La co-inversión en mercados privados —participar junto a un gestor o fondo en una operación concreta, sin pasar por el vehículo principal— es uno de los mecanismos menos visibles y más utilizados por las family offices de mayor trayectoria. No porque sea complejo de explicar, sino porque su verdadera ventaja no está en el producto, sino en la relación que lo hace posible.
Por qué existe esta vía
Los gestores de mercados privados —private equity, infraestructuras, deuda privada, real assets— necesitan, en determinadas operaciones, capital adicional al que aporta su propio fondo. En lugar de acudir al mercado abierto, ofrecen esa capacidad a un círculo reducido de inversores con quienes ya tienen relación: coinversores que aportan capital paciente, decisiones rápidas y, sobre todo, confianza construida en operaciones anteriores.
Eso es lo que distingue la co-inversión de cualquier producto empaquetado: no se compra. Se accede.
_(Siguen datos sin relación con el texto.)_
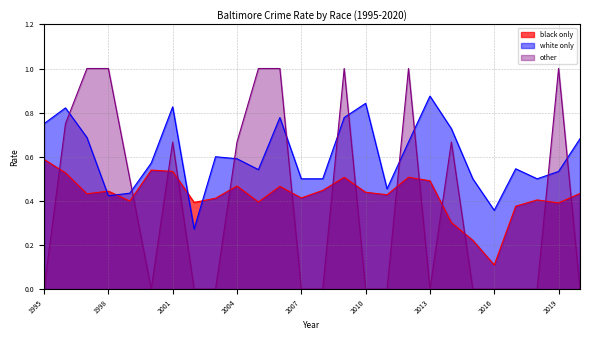

After their last crossing, which series has the higher values: other or white only?

white only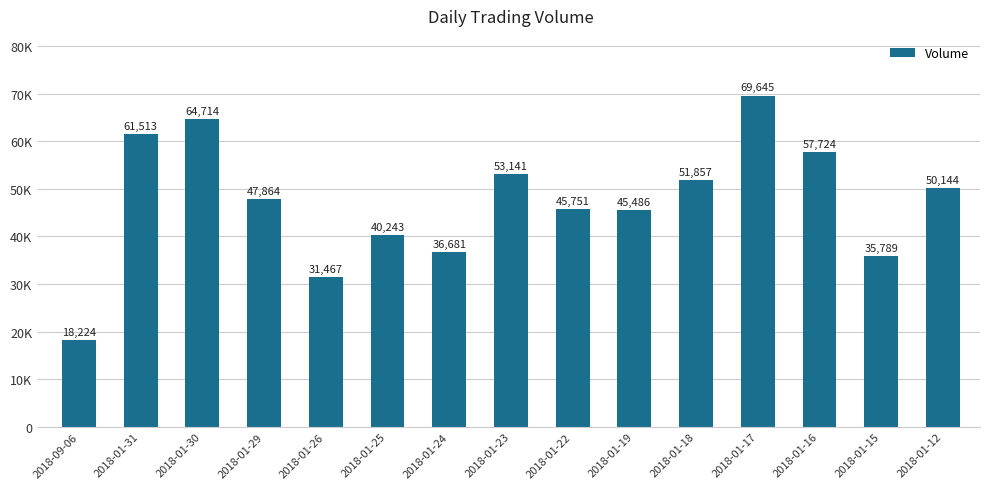

What is the maximum value shown in the chart?

69645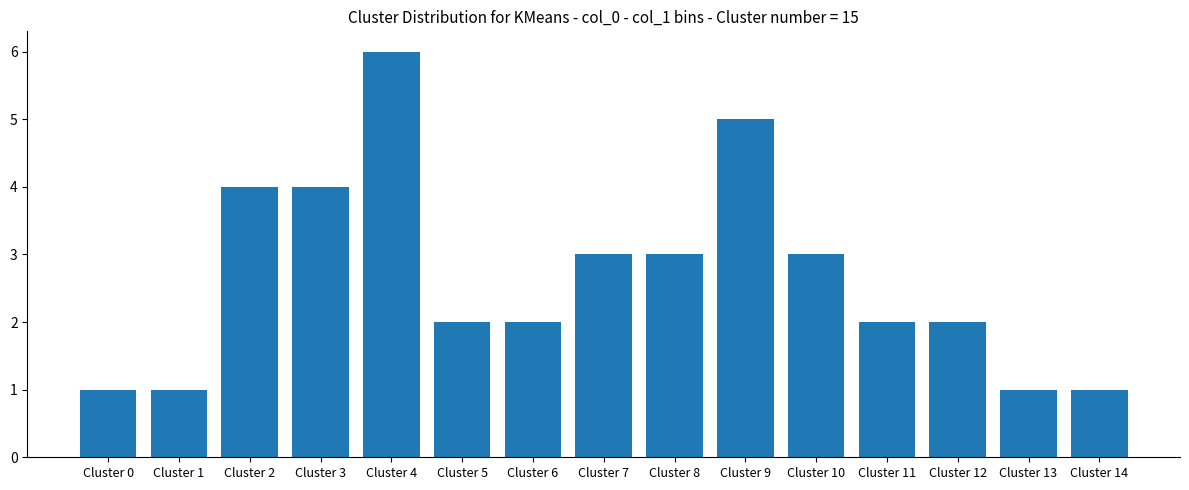

What is the value of the 8th bar from the left?

3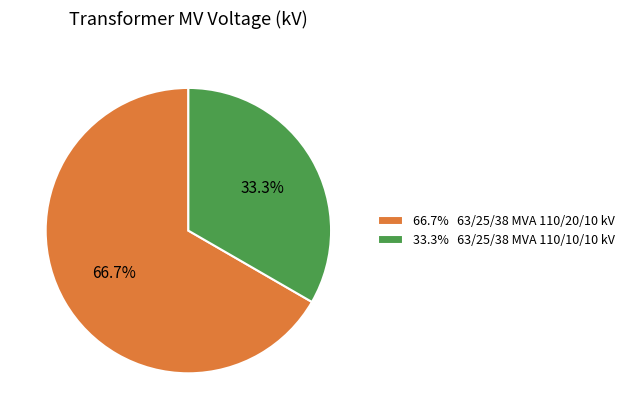

Which has a higher value, 33.3% 63/25/38 MVA 110/10/10 kV or 66.7% 63/25/38 MVA 110/20/10 kV?

66.7% 63/25/38 MVA 110/20/10 kV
Lo que la diferencia de los mercados cotizados
La inversión en economía real —empresas operativas, activos de infraestructura, deuda corporativa privada— responde a una lógica distinta de la de los mercados de capitales líquidos. No está sujeta a la volatilidad diaria que generan el sentimiento de mercado, la cobertura mediática o los flujos algorítmicos. Su valoración se ancla en fundamentales operativos —ingresos, contratos, activos tangibles— revisados con una cadencia mucho más pausada.
Esto no elimina el riesgo. Lo cambia de naturaleza: pasa de un riesgo de mercado a un riesgo de ejecución y de selección. Y ese es precisamente el terreno donde la experiencia de un buen gestor —y el criterio de quien decide junto a quién coinvertir— se vuelve determinante.
Por qué los family offices no lo publicitan
No es opacidad deliberada. Es estructura.
El acceso a co-inversión depende de relaciones de confianza construidas durante años, de capacidad de análisis interno para evaluar operaciones específicas en plazos breves, y de un perfil de gobernanza que permita decidir con la agilidad que estas oportunidades exigen. No es un producto que se distribuye. Es una capacidad que se cultiva.
Las family offices que llevan más tiempo operando en este terreno entienden que la ventaja no está en encontrar la oportunidad. Está en haber construido, durante años, la relación que hace que esa oportunidad llegue a su mesa antes que a la de nadie más.
La pregunta que de verdad importa
No es si la economía real ofrece una alternativa coherente a la volatilidad de los mercados líquidos. Sobre eso hay consenso amplio entre gestores patrimoniales sofisticados.
La pregunta es si la estructura, la gobernanza y las relaciones de un patrimonio están preparadas para acceder a ese terreno cuando la oportunidad aparece — porque en co-inversión, la oportunidad no espera.